Stored entries:
>>>

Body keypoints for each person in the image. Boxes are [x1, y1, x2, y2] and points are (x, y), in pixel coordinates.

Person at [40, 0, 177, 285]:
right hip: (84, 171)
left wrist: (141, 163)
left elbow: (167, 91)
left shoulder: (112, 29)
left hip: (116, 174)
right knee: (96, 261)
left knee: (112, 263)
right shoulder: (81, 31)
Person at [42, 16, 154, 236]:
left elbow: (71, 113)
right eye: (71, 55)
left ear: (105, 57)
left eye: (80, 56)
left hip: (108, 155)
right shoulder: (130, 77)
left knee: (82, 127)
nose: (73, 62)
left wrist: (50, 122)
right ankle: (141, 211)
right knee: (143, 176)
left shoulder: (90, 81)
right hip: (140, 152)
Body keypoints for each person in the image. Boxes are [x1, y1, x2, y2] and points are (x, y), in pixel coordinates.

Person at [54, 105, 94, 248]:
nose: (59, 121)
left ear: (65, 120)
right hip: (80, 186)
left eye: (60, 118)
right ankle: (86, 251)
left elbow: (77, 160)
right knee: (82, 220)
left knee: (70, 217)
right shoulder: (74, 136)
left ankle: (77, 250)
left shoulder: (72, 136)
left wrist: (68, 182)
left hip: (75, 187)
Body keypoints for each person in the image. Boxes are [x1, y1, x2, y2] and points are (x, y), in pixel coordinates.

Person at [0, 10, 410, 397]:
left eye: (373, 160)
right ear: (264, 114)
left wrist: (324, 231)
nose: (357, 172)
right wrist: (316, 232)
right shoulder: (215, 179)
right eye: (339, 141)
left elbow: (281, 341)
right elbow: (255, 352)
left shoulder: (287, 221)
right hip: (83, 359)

<<<

- Exercise goal -
Reproduce precisely, and with no line left out, each line from the top of the entries through the line that carries "left hip: (75, 187)".

- The completed task -
Body keypoints for each person in the image. Boxes are [x1, y1, x2, y2] and points are (x, y), in pixel coordinates.

Person at [40, 0, 177, 285]:
right hip: (84, 171)
left wrist: (141, 163)
left elbow: (167, 91)
left shoulder: (112, 29)
left hip: (116, 174)
right knee: (96, 261)
left knee: (112, 263)
right shoulder: (81, 31)
Person at [42, 16, 154, 236]:
left elbow: (71, 113)
right eye: (71, 55)
left ear: (105, 57)
left eye: (80, 56)
left hip: (108, 155)
right shoulder: (130, 77)
left knee: (82, 127)
nose: (73, 62)
left wrist: (50, 122)
right ankle: (141, 211)
right knee: (143, 176)
left shoulder: (90, 81)
right hip: (140, 152)
Body keypoints for each person in the image. Boxes are [x1, y1, x2, y2] and points are (x, y), in pixel coordinates.

Person at [54, 105, 94, 248]:
nose: (59, 121)
left ear: (65, 120)
right hip: (80, 186)
left eye: (60, 118)
right ankle: (86, 251)
left elbow: (77, 160)
right knee: (82, 220)
left knee: (70, 217)
right shoulder: (74, 136)
left ankle: (77, 250)
left shoulder: (72, 136)
left wrist: (68, 182)
left hip: (75, 187)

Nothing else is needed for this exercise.